Romney vs. Leviathan: Who Will Win?


Pierre Lemieux is a professor at the University of Quebec in Ottawa and author of “Une crise peut en cacher une autre” [“One crisis may mask another”], (Les Belles Lettres, 2010).

Many observers believe that the American presidential campaign, in which Barack Obama will likely run against Mitt Romney, will center on the subject of government size. The Economist magazine (which supported Obama in 2008) echoed this last week. The Republican candidate, urged by the Tea Party, will suggest reducing the size of government, whereas the Democratic president, supported by trade unions and leftist intellectuals, will defend the status quo; in other words, fattening government even more.

It isn’t clear whether this debate will define the electoral campaign. One reason is the possibility that the candidates will converge toward the middle, a complex matter I will come back to in future columns. But if this does become the theme of the campaign, Mr. Romney will find himself on dangerous ground, as he does not have much up his sleeve to attack the size of federal government, which has now reached 24 percent of the U.S. GDP (with state and local administrations adding another 11 percent). He promises to bring federal expenses down to 20 percent of the GDP, slightly above the average 19 percent of the past forty years. But he does not know how, and with good reason.

**Given information:**

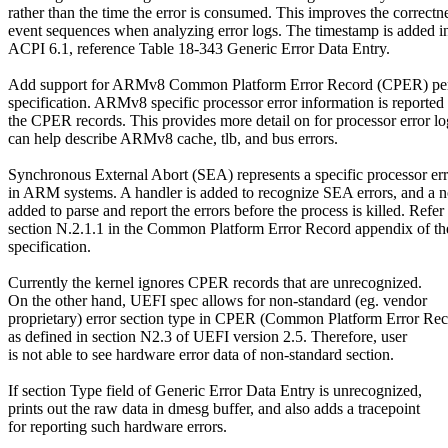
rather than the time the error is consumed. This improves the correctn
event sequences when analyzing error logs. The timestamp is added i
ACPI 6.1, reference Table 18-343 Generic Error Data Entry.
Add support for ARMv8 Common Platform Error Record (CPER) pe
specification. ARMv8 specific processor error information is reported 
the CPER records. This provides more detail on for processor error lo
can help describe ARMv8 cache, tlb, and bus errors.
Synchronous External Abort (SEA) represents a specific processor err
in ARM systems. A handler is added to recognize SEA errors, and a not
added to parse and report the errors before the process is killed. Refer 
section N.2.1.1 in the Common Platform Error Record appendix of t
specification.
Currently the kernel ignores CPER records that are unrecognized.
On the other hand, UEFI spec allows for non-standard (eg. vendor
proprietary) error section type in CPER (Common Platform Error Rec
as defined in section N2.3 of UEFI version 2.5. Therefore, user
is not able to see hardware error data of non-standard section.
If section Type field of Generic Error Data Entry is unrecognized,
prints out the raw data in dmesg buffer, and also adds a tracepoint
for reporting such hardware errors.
==
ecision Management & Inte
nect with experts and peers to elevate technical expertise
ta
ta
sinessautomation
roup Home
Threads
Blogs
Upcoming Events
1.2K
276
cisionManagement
---
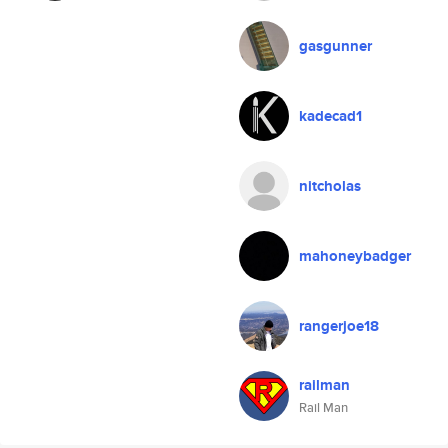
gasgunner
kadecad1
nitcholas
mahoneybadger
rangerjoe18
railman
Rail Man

**Required actions:**
a) According to the column on Romney and government size, what share of U.S. GDP does Romney promise to bring federal expenses down to?
b) Write out the column on Romney and government size from "Many observers believe" to "government even more.".

**Outputs for the tasks:**
a) 20 percent of GDP.

b)
Many observers believe that the American presidential campaign, in which Barack Obama will likely run against Mitt Romney, will center on the subject of government size. The Economist magazine (which supported Obama in 2008) echoed this last week. The Republican candidate, urged by the Tea Party, will suggest reducing the size of government, whereas the Democratic president, supported by trade unions and leftist intellectuals, will defend the status quo; in other words, fattening government even more.